Six themes were identified: the system works well; a wide range of factors are considered in multidisciplinary team decision-making; there are some difficulties with multidisciplinary team meetings; there are problems with the administration of the system across district health boards; there is concern about the potential for the Child Protection Alert System to stigmatise families or cause unjustified responses; improvements can be made to the system.

Conclusion

There is overall support for the National Child Protection Alert System and a consensus that the benefits outweigh any potential risks. There is a need for further improvements to the system, including consistent training, further standardisation and increased accessibility of the information to health professionals, including making information on the system available to primary healthcare.

Author Information

Patrick Kelly: Paediatrician, Service Clinical Director, Te Puaruruhau (Child Protection Team), Starship Children’s Health, Auckland; Department of Paediatrics, Child and Youth Health, Faculty of Medical and Health Sciences, University of Auckland. Melissa Adam: Honours Student, School of Psychology, University of Auckland. Carmen Basu: Child Protection Research Fellow, Te Puaruruhau (Child Protection Team), Starship Children’s Health, Auckland. Miranda Ritchie: National Violence Intervention Programme Manager, Health Networks Limited. Denise Wilson: Professor of Māori Health, Co-Director, Taupua Waiora Centre of Māori Health Research, AUT University, Auckland. Fred Seymour: Emeritus Professor, School of Psychology, University of Auckland.

Acknowledgements

Dr Carol Chan for her assistance in identifying all MDT team members and in the design phase of this study. The Starship Foundation for funding Dr Carmen Basu as the Child Protection Research Fellow.
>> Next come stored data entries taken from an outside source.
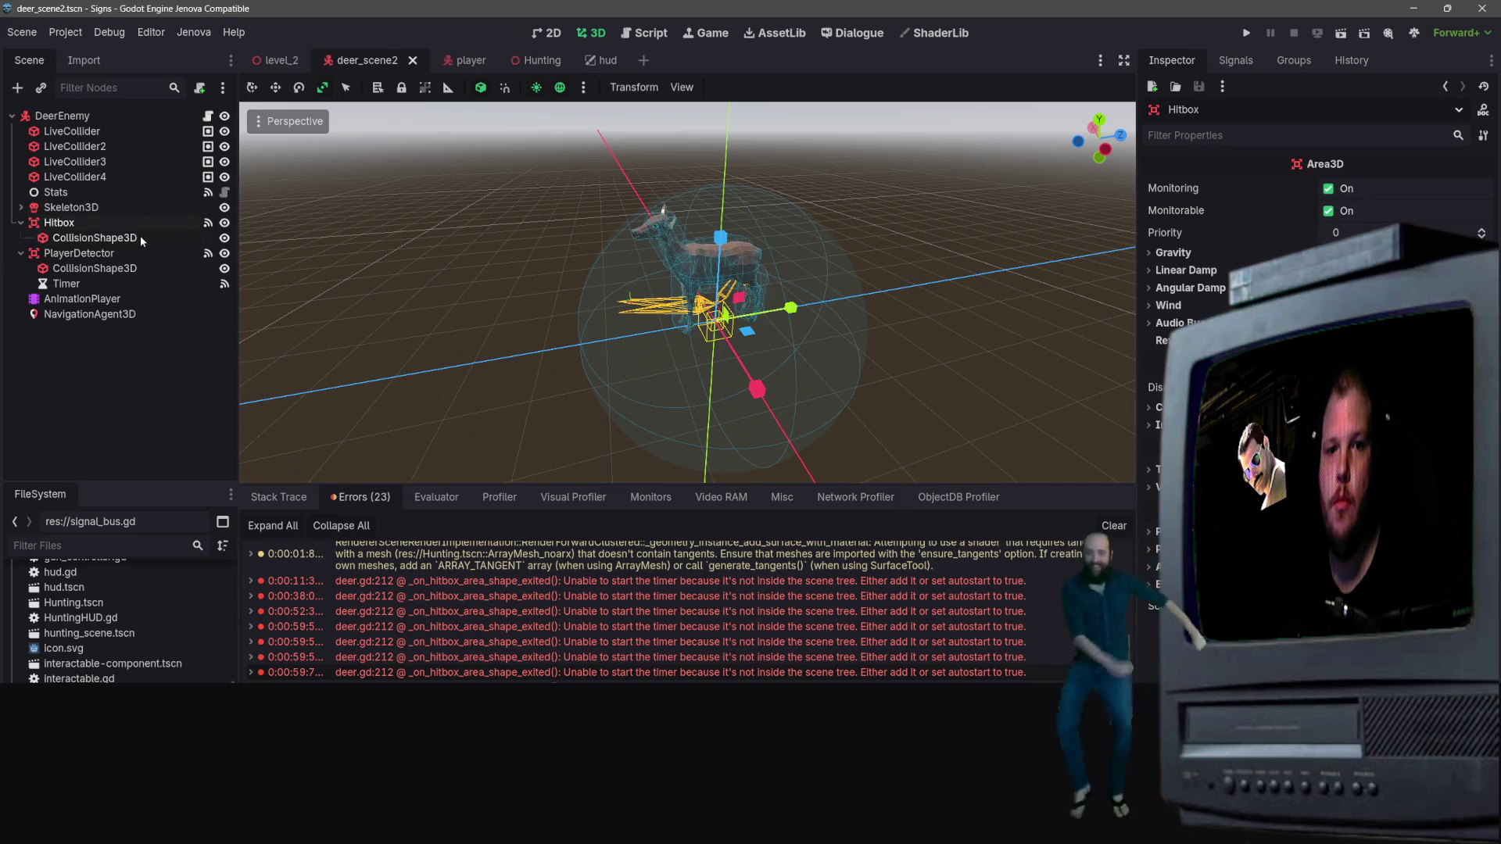
{"action": "left_click", "coordinate": [139, 236]}
{"action": "left_click_drag", "start_coordinate": [791, 308], "coordinate": [791, 307]}
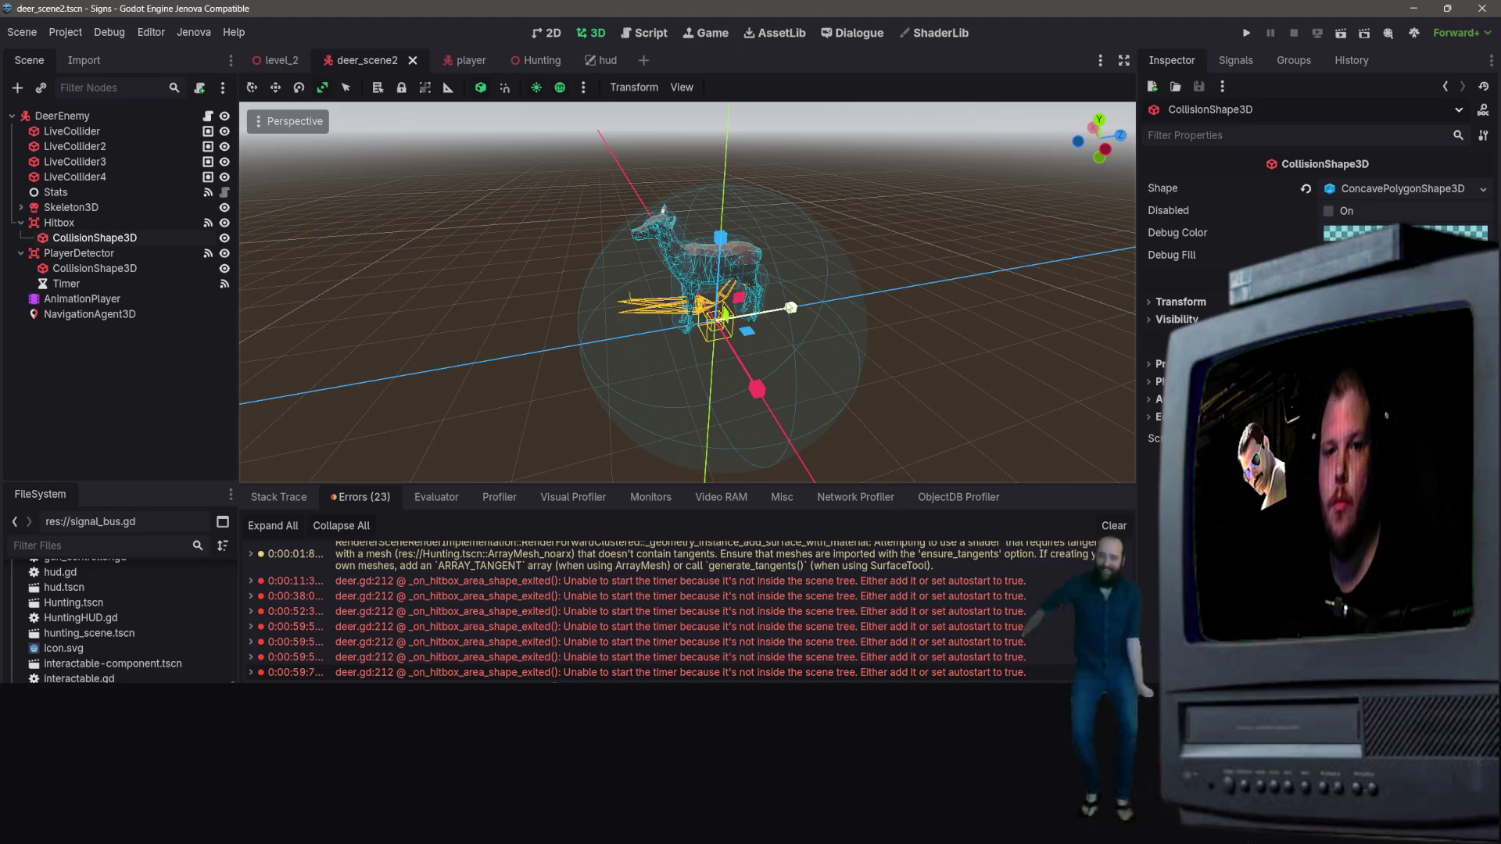
Toggle the PlayerDetector sphere's visibility, check the Timer node, and save the deer scene
{"action": "left_click", "coordinate": [106, 256]}
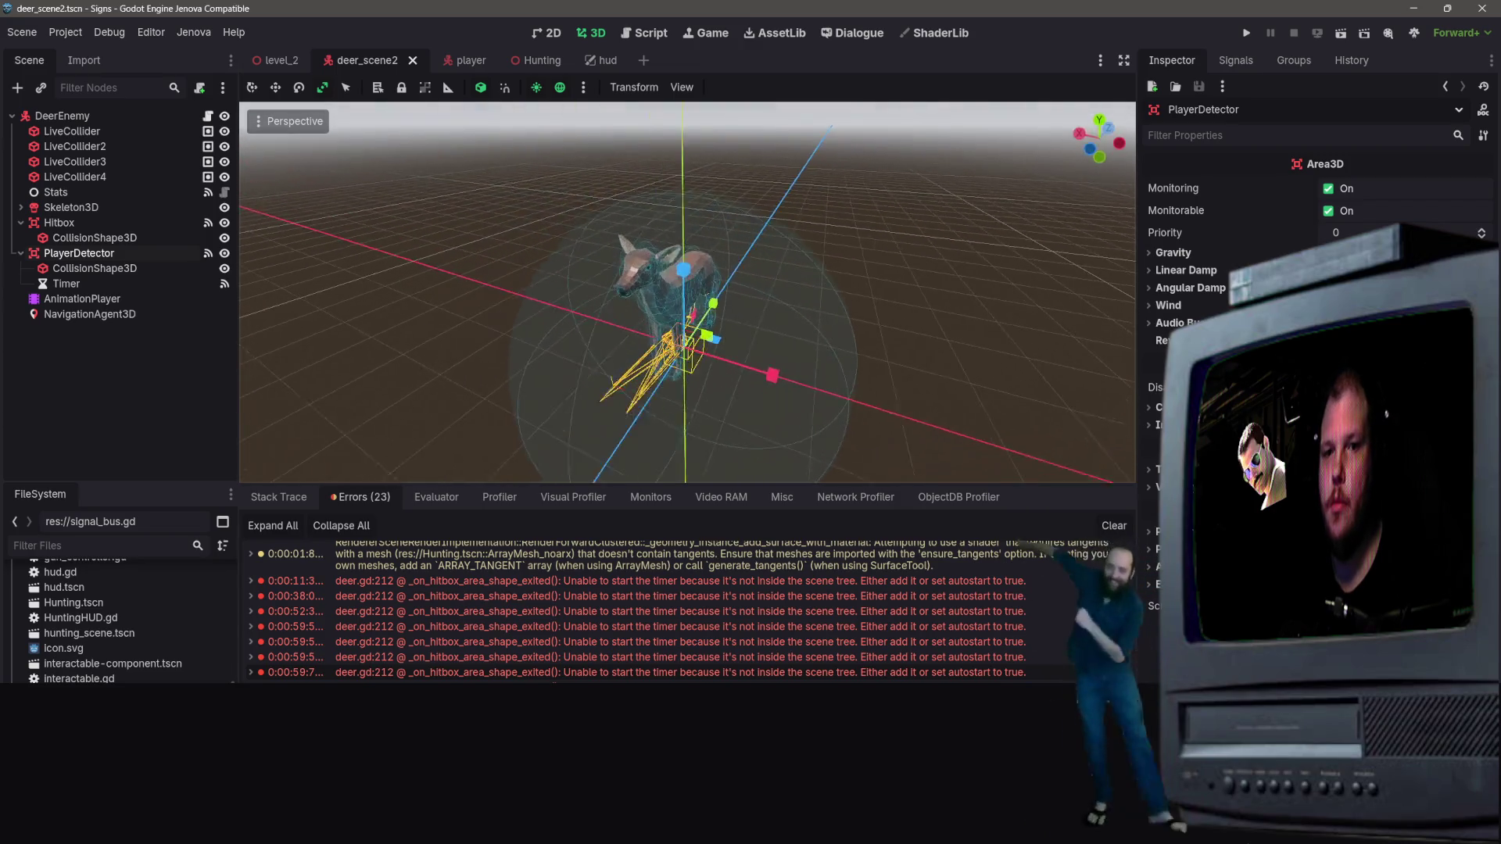
{"action": "left_click", "coordinate": [224, 256]}
{"action": "left_click", "coordinate": [225, 255]}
The health professionals from across New Zealand who gave their time to participate in interviews.

Correspondence

Dr Patrick Kelly, Te Puaruruhau, Starship Children’s Health, Park Road, Private Bag 92024, Auckland 1, New Zealand, +64 9 307 2860

Correspondence Email

patrickk@adhb.govt.nz

Competing Interests

Miranda Ritchie is employed by contract to the Ministry of Health to audit implementation of the National Child Protection Alert System. Patrick Kelly is a member of the Clinical Reference Group of the Child Protection Special Interest Group of the Paediatric Society of New Zealand, which participates in the governance structure and quality assurance mechanisms of the National Child Protection Alert System. This position is unpaid.